Wednesday, April 13, 2016

Motherhood Monologues #3: Engage


I think the activities and people that "drain" me the most are the ones with which I don't feel I have a lot of control. Negotiations with my small children can definitely leave me feeling that way, as can online encounters where my beliefs and opinions are belittled. People that make me feel as if I have to explain my every move and decision can also deplete my inner batteries and leave me feeling less than I am. Most often, those activities that I allow myself to engage in within my own head are the most draining ones of all: comparing myself to other women, thinking about what I don't have instead of being grateful for what I do, making rash judgements about others, justifying bad or unkind decisions, talking down my strengths and magnifying my weaknesses.

I think any time we engage with any person or activity we give away pieces of ourselves, and that can definitely deflate us, but it can also help us renew ourselves. The trick is to place our own limits and build our own walls. Sometimes this means blocking someone on social media, other times it means learning to say "no" when we truly should not extend ourselves that far.

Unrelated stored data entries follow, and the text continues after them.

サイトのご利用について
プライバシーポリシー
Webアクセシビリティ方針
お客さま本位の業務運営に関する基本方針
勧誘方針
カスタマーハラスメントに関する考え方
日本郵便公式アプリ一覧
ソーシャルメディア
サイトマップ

A few years ago I did a personal experiment. For one entire year, I made it a goal to say yes whenever I was asked to serve someone. Rarely did this deflate me. Instead, I found that I gained friends and blessings I would not have otherwise experienced.

This year, I have tried to disengage from pointless arguments. Sure, this sometimes leaves me feeling as if my thoughts and opinions haven't been represented, but usually it keeps me from feeling negative emotions toward others and myself. Mostly I have started cutting myself some slack and giving myself room to spend time on those things that renew me without feeling guilty. I have picked up some new hobbies and skills, spent more time outside pushing my children on the swings while ignoring the weeds, stayed up late to finish a book, I am already starting to tell the difference between quiet time that truly has been wasted and quiet time that has given me a rest and allowed me to push forward.